A program prints "Even Positive" only if a number is both greater than 0 and divisible by 2, prints "Even Non-Positive" if it is divisible by 2 but not greater than 0, and otherwise prints "Odd Non-Positive." If the input is 0, what is printed?
What is Even Non Positive?
A programmer imports a library function that returns a random integer between 1 and 10 inclusive. The program calls the function twice and adds the results. What is the probability the sum is exactly 2?
What is 1/100?
An algorithm’s runtime doubles when the input size increases by 1. This growth pattern is best classified as what type of time complexity?
What is exponential time?
A simulation is run only 5 times and produces very different results each run. The programmer increases the number of trials to improve reliability. This change primarily reduces what issue?
What is variability (or random fluctuation)?
A variable is assigned the value of another variable, and later the second variable changes. The first variable does not change. This demonstrates what concept about assignment?
What is that assignment copies the value, not the variable (no automatic linkage)?
A nested conditional sets a result to true only when condition A is true and condition B is also true; in all other cases it sets the result to false. What single Boolean expression is equivalent to this logic?
What is "A AND B"?
A library contains a function that returns the length of a list and another that returns the maximum value. A programmer writes code that assumes both functions return the same data type. This error best describes what type of issue?

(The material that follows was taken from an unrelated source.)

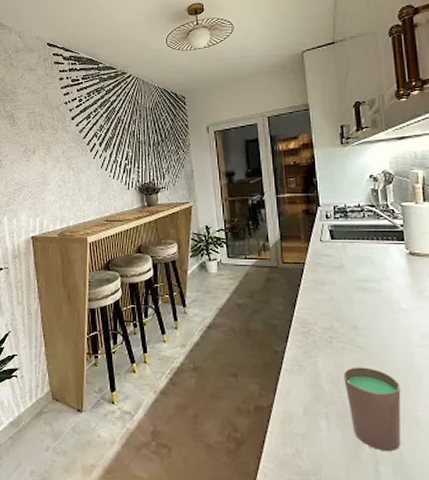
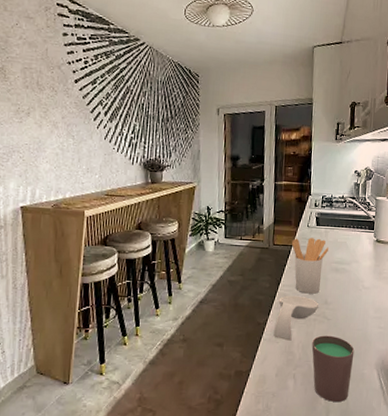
spoon rest: none [295,319,346,373] -> present [273,295,318,341]
utensil holder: none [303,253,349,317] -> present [291,238,328,294]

What is a type mismatch (or incorrect assumption about return types)?
Two algorithms solve the same problem. One runs in O(n log n), the other in O(n²). For very small inputs, the slower-growing algorithm may still perform worse. This is primarily due to what hidden factor?
What is constant factors (or implementation overhead)?
A simulation consistently produces results that are far from the expected outcome, even after thousands of trials. This suggests a problem with what aspect of the simulation?
What is bias (or an incorrect model)?
A programmer writes:
x ← x + 1
This statement cannot be interpreted as a mathematical equation. Instead, it represents what fundamental programming concept?
What is reassignment (updating a variable’s stored value)?
A program prints "B" only when a number is greater than 5, less than 10, and even. What is the complete set of integer values that produce "B"?
What is 6 and 8?
A programmer uses a library function without understanding that it modifies the original list instead of returning a new one. This results in unintended side effects. What is the underlying concept being misunderstood?
What is mutability (or side effects of procedures)?
An algorithm has two nested loops where the outer loop runs n times and the inner loop runs only when a condition depending on n/2 is met, executing at most n/2 times total. What is the overall time complexity?
What is O(n)?
A programmer designs a simulation where one outcome is accidentally given a higher probability than intended. Even with many trials, the results remain skewed. This demonstrates that increasing trials cannot fix what type of error?
What is systematic error (or bias)?
Two variables, a and b, are used in sequence: first a ← b, then b ← a. After execution, both variables contain the same value. This failed attempt was trying to accomplish what task?
What is swapping two variables?
A program checks whether x is positive or negative, and inside each case, it only prints output if y is also positive. In all other cases, nothing is printed. Under what conditions will the program produce no output?
What is when y ≤ 0 and x ≠ 0, or when x = 0 and y ≤ 0?
A library function is documented to return a value only when the input list is non-empty. A programmer fails to check this condition before calling the function. This type of error is best classified as what?
What is a failure to handle edge cases (or lack of input validation / precondition violation)?
A program processes a list by repeatedly removing the first element until the list is empty. Each removal requires shifting all remaining elements. What is the overall time complexity of this process?
What is O(n²)?
Two different simulations model the same situation. One uses 100 trials, the other uses 10,000 trials. The larger simulation is more likely to produce accurate results due to what statistical principle?
What is the law of large numbers?
A variable is used in an expression before it has been assigned any value. This leads to what type of error or issue in many programming environments?
What is undefined value (or runtime/initialization error)?
A program prints "B" only if x > 10 and y > 10, but not when their sum exceeds 25. What is the full condition describing when "B" is printed?
What is x > 10 AND y > 10 AND x + y ≤ 25?
A programmer writes their own procedure that internally calls multiple library functions, each with known time complexities. To determine the overall efficiency, the programmer must analyze what combined concept?
What is the composition of algorithms (or combining time complexities of function calls)?
An algorithm divides a problem in half each step and does a linear amount of work combining results at each level of recursion. What is the overall time complexity?
What is O(n log n)?
A simulation is repeated many times, and the results are averaged to estimate an outcome. This average is used as an approximation of what underlying concept?
What is the expected value (or long-run average)?
A programmer updates a variable inside a loop using its previous value (e.g., accumulating a total). This pattern is essential for tracking running results and is known as what?
What is an accumulator (or iterative updating of a variable)?